Copy out nothing but the line containing "МЕЖДУНАРОДНАЯ ДЕЯТЕЛЬНОСТЬ" and the lines that follow it to the end of the entries, exactly as they stand.

Given entries:
= Beginning of Section =
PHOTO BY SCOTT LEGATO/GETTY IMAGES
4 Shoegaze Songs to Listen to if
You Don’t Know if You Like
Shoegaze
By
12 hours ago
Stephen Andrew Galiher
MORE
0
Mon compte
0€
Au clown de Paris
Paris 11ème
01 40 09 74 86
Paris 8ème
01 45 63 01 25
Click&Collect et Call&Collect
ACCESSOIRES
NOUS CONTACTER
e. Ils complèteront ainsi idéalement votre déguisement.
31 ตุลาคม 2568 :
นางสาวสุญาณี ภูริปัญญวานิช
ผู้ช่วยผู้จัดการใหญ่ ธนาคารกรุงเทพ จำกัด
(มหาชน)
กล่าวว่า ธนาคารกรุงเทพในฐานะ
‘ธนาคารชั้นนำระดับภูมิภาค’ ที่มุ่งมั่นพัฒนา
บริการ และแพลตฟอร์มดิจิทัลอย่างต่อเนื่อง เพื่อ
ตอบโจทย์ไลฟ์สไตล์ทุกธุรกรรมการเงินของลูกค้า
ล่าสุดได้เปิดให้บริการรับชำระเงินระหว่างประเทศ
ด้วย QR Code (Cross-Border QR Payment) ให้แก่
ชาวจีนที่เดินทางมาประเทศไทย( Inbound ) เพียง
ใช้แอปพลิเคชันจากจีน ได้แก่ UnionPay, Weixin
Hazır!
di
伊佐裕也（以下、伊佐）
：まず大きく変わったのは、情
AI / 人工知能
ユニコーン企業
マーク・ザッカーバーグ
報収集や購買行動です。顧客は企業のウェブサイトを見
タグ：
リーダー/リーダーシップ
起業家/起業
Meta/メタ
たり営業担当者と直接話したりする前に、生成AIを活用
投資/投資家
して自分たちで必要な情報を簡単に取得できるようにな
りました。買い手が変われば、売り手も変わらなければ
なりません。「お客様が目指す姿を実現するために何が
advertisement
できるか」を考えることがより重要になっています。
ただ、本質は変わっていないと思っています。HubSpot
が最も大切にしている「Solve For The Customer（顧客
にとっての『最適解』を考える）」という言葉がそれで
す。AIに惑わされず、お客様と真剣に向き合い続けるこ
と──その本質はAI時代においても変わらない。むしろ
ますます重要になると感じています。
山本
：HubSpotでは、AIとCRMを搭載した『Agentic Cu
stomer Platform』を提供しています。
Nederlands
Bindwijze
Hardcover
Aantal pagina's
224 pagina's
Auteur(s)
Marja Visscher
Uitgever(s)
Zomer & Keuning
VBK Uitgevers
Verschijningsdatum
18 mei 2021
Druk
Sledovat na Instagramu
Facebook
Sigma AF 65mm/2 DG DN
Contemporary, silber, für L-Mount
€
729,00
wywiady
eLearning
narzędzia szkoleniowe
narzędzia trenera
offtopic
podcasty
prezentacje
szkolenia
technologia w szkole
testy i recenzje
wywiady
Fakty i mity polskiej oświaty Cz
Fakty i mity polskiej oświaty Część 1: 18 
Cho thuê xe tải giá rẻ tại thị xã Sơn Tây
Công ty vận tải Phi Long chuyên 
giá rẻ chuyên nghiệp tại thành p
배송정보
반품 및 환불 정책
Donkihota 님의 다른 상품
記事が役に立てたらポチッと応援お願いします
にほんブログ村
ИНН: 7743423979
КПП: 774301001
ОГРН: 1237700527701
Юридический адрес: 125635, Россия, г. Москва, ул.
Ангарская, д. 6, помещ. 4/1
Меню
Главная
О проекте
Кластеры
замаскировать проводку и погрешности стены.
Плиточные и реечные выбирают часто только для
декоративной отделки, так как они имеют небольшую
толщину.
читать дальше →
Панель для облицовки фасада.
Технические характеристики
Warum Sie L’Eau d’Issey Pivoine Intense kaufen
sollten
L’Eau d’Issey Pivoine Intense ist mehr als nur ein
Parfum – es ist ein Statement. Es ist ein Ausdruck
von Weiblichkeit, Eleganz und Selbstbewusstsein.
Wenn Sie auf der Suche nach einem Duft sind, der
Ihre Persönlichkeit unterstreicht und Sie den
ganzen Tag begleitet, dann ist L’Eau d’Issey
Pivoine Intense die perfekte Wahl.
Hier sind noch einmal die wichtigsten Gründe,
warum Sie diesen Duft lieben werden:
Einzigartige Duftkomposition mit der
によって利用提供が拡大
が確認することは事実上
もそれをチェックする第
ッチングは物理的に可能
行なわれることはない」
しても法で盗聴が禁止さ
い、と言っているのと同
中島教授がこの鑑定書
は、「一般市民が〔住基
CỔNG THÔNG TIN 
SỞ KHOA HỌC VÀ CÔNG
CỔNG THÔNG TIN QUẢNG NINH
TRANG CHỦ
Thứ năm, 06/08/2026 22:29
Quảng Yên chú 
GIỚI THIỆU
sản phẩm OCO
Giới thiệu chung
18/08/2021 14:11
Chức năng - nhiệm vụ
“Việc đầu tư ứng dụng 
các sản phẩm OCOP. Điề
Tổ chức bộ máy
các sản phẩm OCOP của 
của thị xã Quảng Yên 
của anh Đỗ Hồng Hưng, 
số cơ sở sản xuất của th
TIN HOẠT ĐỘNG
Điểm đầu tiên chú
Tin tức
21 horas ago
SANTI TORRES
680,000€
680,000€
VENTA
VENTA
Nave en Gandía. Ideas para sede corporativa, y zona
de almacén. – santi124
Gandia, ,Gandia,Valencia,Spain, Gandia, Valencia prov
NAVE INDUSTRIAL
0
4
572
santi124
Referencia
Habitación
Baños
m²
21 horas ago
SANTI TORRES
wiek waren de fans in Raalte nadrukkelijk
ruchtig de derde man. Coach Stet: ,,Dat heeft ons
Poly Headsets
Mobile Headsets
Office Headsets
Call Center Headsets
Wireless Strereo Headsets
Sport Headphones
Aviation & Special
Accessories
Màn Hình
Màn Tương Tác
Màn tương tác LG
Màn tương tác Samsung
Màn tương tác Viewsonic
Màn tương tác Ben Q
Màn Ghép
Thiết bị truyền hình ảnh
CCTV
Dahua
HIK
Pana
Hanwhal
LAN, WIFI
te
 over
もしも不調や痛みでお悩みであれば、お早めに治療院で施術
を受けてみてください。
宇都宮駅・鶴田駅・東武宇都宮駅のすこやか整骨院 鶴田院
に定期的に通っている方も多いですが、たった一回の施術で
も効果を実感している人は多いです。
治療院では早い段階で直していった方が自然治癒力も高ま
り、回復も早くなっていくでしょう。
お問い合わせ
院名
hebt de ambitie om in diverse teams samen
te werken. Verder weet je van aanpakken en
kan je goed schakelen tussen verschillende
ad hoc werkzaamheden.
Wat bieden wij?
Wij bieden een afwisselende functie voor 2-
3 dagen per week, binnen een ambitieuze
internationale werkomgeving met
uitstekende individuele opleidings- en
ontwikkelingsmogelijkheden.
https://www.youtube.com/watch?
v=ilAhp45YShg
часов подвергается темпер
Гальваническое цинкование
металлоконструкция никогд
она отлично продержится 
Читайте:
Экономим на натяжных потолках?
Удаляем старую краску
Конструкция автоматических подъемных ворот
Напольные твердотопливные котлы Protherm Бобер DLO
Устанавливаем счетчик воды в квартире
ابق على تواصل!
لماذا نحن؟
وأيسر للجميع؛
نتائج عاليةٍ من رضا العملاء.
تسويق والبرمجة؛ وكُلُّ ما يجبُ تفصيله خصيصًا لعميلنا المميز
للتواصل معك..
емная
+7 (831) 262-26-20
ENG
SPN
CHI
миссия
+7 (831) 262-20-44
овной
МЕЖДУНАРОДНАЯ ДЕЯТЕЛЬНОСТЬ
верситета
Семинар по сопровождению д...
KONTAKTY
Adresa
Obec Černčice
= End of Section =
Expected answer:
МЕЖДУНАРОДНАЯ ДЕЯТЕЛЬНОСТЬ
верситета
Семинар по сопровождению д...
KONTAKTY
Adresa
Obec Černčice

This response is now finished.